Sous Valéry Giscard d’Estaing, ce sont les collections d’art du patrimoine national qui sont utilisées et reproduites sur les couvertures des menus : Pierre-Joseph Redouté, Nicolas Robert, Louis Moreau mais aussi des scènes en lien avec le gibier, comme celles d’Antoine Barye, pour les repas des chasses présidentielles. François Mitterrand introduira des artistes plus modernes comme Cézanne, Seurat ou encore Bonnard.

L’épure républicaine

A partir du quinquennat de Nicolas Sarkozy, un nouveau modèle de menu est créé : un beau papier blanc et une apposition des symboles de la République (faisceau du licteur et monogramme RF) en simple gaufrage ou en version dorée, même si l’on retrouve parfois des modèles antérieurs et que des illustrations bien spécifiques, en lien avec l’occasion, peuvent être choisies pour des événements comme des commémorations de la Grande Guerre ou du Débarquement.

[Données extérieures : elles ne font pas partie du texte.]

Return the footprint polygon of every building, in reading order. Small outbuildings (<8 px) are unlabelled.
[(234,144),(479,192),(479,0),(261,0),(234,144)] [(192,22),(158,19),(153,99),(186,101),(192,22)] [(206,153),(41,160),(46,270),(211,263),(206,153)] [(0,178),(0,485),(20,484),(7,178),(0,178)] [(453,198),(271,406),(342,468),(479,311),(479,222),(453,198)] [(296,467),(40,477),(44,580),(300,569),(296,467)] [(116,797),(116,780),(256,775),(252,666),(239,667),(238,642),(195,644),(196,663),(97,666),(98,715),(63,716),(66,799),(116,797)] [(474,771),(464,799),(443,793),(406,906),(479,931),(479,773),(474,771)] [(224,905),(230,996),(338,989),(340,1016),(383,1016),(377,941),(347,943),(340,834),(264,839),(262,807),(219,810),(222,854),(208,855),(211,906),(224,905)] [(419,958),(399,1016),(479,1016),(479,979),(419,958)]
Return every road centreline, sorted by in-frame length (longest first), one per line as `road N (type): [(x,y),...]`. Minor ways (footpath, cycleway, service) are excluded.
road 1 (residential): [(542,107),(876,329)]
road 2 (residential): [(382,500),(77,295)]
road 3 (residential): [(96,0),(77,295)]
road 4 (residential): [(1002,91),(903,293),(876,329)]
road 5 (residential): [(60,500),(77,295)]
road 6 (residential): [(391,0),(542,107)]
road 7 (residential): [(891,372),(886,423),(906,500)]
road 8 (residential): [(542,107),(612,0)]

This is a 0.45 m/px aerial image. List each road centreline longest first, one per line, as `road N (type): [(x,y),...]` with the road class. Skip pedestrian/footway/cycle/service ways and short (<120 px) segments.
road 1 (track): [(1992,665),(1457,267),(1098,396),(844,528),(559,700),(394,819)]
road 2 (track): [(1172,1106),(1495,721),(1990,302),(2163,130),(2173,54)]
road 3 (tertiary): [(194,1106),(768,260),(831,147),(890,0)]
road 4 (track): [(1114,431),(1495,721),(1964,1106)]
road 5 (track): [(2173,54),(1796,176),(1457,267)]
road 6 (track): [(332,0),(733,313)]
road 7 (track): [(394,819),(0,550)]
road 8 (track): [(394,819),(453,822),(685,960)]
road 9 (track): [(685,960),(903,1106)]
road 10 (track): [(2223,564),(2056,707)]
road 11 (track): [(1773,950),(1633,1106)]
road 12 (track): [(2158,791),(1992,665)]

Dîner offert à George V, le 21 avril 1914

Devine qui vient dîner ce soir

Les hôtes de la table présidentielles, les chefs d’Etat et la société civile

Les quatre vitrines suivantes répondent à la question : qui déjeuner ou dîne à l’Elysée ? Longtemps ne furent reçus que des chefs d’Etat, et des chefs d’Etat européens. Progressivement le monde s’invite à la table présidentielle, au gré des situations politiques et diplomatiques : Afrique et Asie avec la décolonisation, Moyen Orient pendant la crise pétrolière. Si des membres de la société civile participent depuis toujours aux grands dîners, il faut attendre les années 1990 pour qu’elle soit l’invitée d’honneur du Président : journalistes, auteurs, footballeurs ou religieux…

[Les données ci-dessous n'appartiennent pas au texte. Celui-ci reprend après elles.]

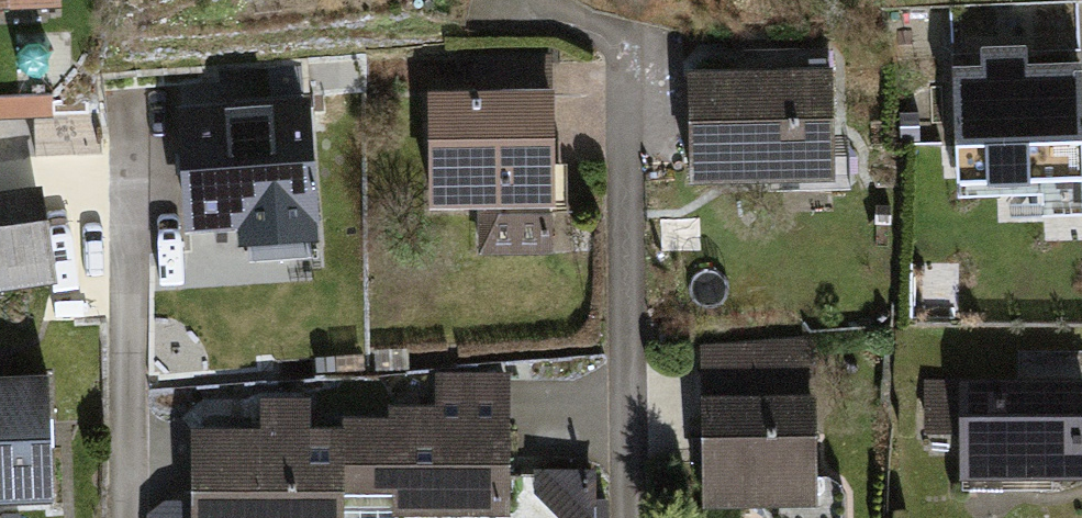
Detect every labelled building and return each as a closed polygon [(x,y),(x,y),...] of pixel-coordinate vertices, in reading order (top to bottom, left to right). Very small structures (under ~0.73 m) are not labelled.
[(951,52),(956,196),(1043,193),(1044,216),(1081,214),(1081,104),(1080,48),(1028,49),(1028,44),(980,46),(980,51),(951,52)] [(831,65),(686,70),(691,178),(835,173),(831,65)] [(484,114),(452,114),(453,219),(506,218),(507,266),(569,266),(567,66),(483,66),(484,114)] [(66,115),(65,84),(0,87),(0,118),(66,115)] [(308,98),(176,107),(184,230),(237,227),(238,245),(318,239),(308,98)] [(0,190),(0,286),(55,278),(42,184),(0,190)] [(813,342),(697,346),(702,507),(818,503),(813,342)] [(1003,380),(959,381),(962,483),(1081,480),(1079,352),(1002,354),(1003,380)] [(364,432),(365,498),(392,498),(393,517),(506,517),(504,379),(424,381),(424,415),(383,415),(383,431),(364,432)] [(0,385),(0,497),(61,495),(55,383),(0,385)] [(192,442),(193,517),(337,517),(337,499),(365,498),(364,432),(303,433),(302,395),(234,397),(235,441),(192,442)] [(592,472),(536,467),(536,493),(562,517),(598,517),(592,472)]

Le menu, outil de la diplomatie française

Deux focus régionaux sont ensuite proposés pour illustrer la place de la réception à la française dans la diplomatie. Les relations franco-britanniques offrent de beaux exemples avec les menus d’avant la Première Guerre mondiale, à l’heure où se construit l’Entente cordiale et avec les menus des réceptions des rois et reines d’Outre Manche, qui furent et restent des hôtes particulièrement prestigieux.

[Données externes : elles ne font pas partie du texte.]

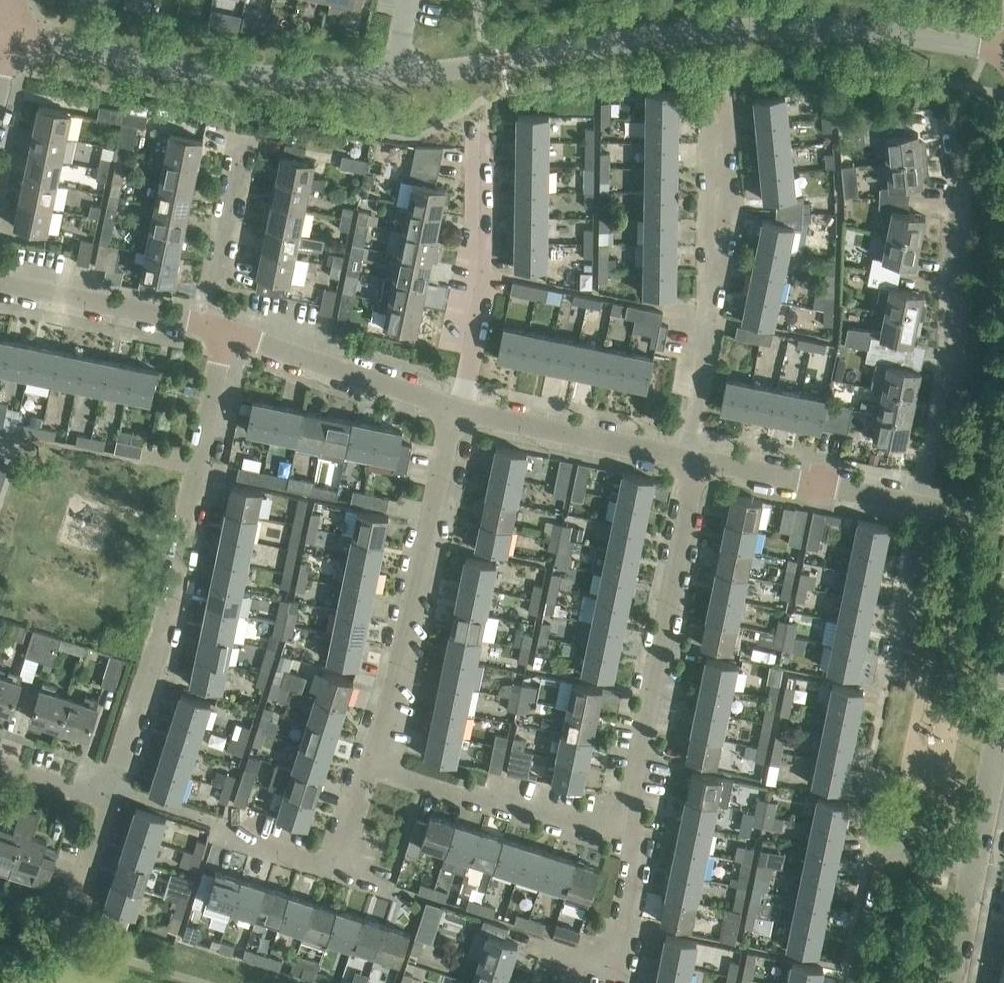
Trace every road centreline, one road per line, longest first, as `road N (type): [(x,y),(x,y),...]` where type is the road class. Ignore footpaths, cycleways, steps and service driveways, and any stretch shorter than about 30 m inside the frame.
road 1 (residential): [(1003,52),(874,31),(744,29),(393,76),(302,77),(168,66),(7,32)]
road 2 (residential): [(109,797),(168,609),(226,332)]
road 3 (residential): [(920,505),(952,361),(952,123)]
road 4 (residential): [(625,821),(693,459)]
road 5 (residential): [(368,764),(400,676),(459,408)]
road 6 (residential): [(693,459),(722,203),(718,101)]
road 7 (residential): [(459,408),(474,355),(480,127)]
road 8 (residential): [(368,764),(594,830),(625,821)]
road 9 (residential): [(459,408),(226,332)]
road 10 (residential): [(693,459),(459,408)]
road 11 (residential): [(920,505),(693,459)]
road 12 (residential): [(848,982),(880,853),(975,866)]
road 13 (residential): [(545,958),(587,969),(614,957),(637,863),(625,821)]
road 14 (residential): [(205,326),(0,282)]
road 15 (residential): [(205,326),(244,140)]
road 16 (residential): [(890,673),(920,505)]
road 17 (residential): [(975,866),(1003,709)]

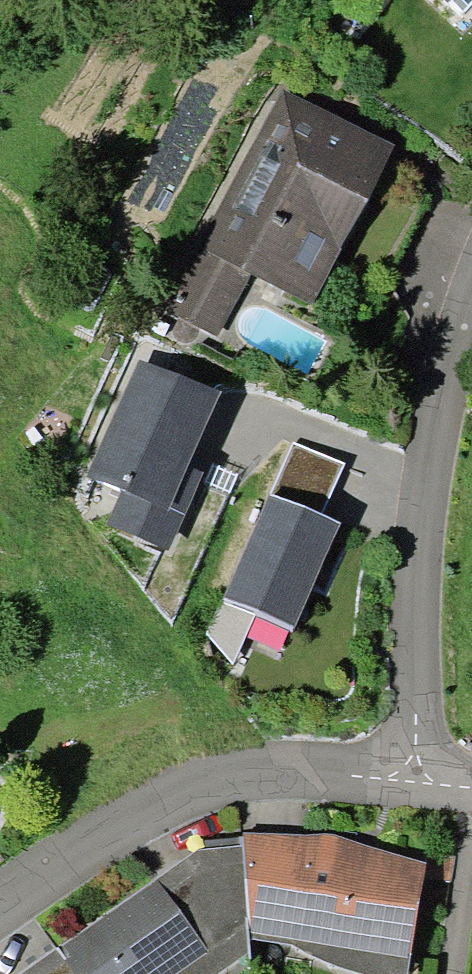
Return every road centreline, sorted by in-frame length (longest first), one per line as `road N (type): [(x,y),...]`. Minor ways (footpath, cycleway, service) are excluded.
road 1 (residential): [(427,782),(418,578),(453,342),(471,288)]
road 2 (residential): [(0,920),(166,803),(264,772),(427,782)]

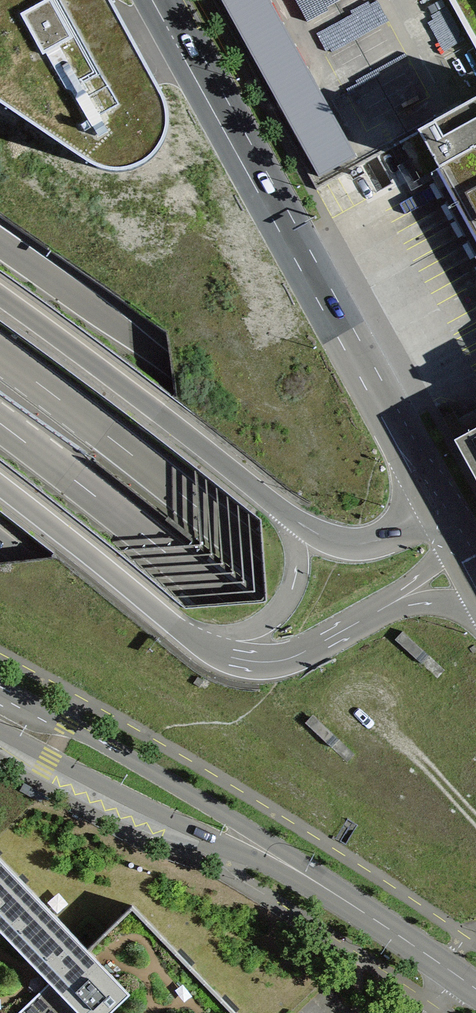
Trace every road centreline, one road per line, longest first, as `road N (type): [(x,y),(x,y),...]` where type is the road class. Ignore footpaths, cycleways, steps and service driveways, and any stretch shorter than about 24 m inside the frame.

L’exemple russe est aussi très intéressant, du rapprochement entre l’Empire et la République sous Félix Faure et Nicolas II à Vladimir Poutine en passant par les responsables de l’URSS.

La table élyséenne en voyage

Le président, comme le faisaient les rois de France, voyage à travers le pays, dans les provinces et les colonies, l’occasion de découvrir des spécificités locales autour des menus, comme les soieries lyonnaises ou les illustrations paternalistes des représentations de la métropole face à ses colonies. Un focus sur les réceptions faites à Dijon entre 1899 et 1995 est bien sûr mis en valeur !

 

Dîner de réception de Gustave V de Suède, le 23 novembre 1908. Cliquez pour agrandir

Qu’est-ce qu’on mange à l’Elysée ?

La gastronomie du pouvoir

Si vous voulez connaître les recettes qui se cachent derrière des dénominations comme consommé à la Rossini, filets de carpe à la Chambord, punch à la Romaine ou glace Gismonda, si vous avez envie de savoir qui cuisine à l’Elysée et comment un repas est constitué et choisi, cette vitrine est faite pour vous !

L’évolution de l’ordonnancement des mets

Pour finir, l’exposition vous expliquera la succession de la quinzaine de plats qui sont encore servis à l’extrême fin du 19e siècle et comment l’on passera progressivement au trio entrée-plat-dessert ou au quatuor entrée-plat-fromage-dessert, sans oublier quelques informations sur le choix des vins.